Bir de bu tarafa bakın!
Biz Yunanistan'la barışmıyoruz, barışamıyoruz, barıştırılmıyoruz. Yunanistan'la birleşsek ne olur... Venizelos ve M. Kemal görüşüp konuştular... Biri saldırmış, biri püskürtmüştü. İki lider konfederasyon üzerinde bile durdu.
6 Eylül 1955'te Selanik'te, M. Kemal'in baba evinin bombalandığı haberi yayılınca meş'ûm hâdiseler oldu.
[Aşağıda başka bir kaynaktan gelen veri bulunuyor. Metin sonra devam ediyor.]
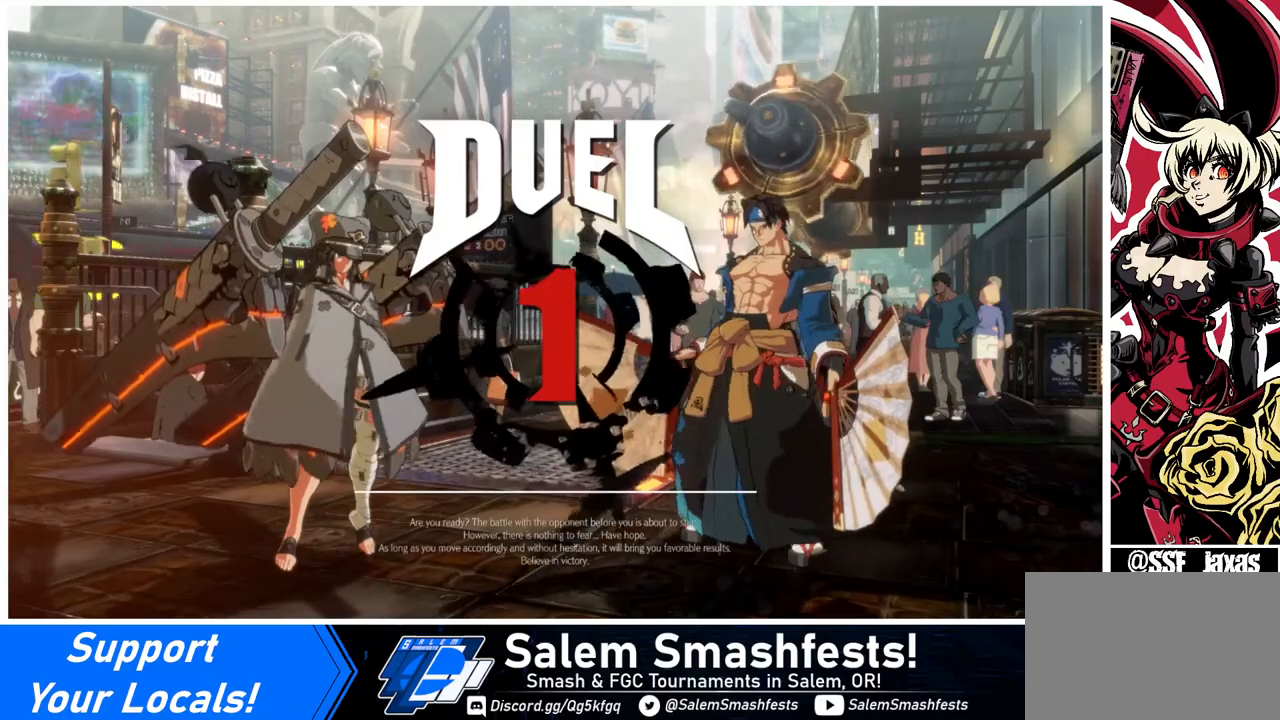
{"buttons": ["DPAD_RIGHT"], "events": [[40, "DPAD_LEFT", "up"], [80, "DPAD_DOWN", "up"], [80, "DPAD_RIGHT", "down"], [160, "DPAD_RIGHT", "up"], [240, "DPAD_LEFT", "down"], [280, "DPAD_DOWN", "down"], [440, "DPAD_LEFT", "up"], [480, "DPAD_RIGHT", "down"], [520, "DPAD_DOWN", "up"]]}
Rumların işyerleri, evleri yakıldı, insanlar öldü.
Yunan politikacılar itidalli davransalar, Türkiye muhakkak elini uzatacaktır. Halkların birbiriyle derdi olamaz. Yunanistan'ın neredeyse yarısı mübadeleyle Türkiye'den göçürülenler. Yunanistan'da halkta Türkiye hevesini gördüm. Ama içlerinde kin besleyenleri de unutmamak lâzım. Beyinleri sulandırılanlar var. PKK'ya en büyük desteğin Yunan politikacılardan geldiğini bilelim.
Size "Vatan kadındır!" başlıklı yazımda verdiğim sözü yerine getireceğim bugün. Atina'da karşılaştığım PKK dergisi satan militanla konuşmamı vereceğim. (Başkaları da var konuştuklarım. Onlar kaçaklar. Kitapta okursunuz.)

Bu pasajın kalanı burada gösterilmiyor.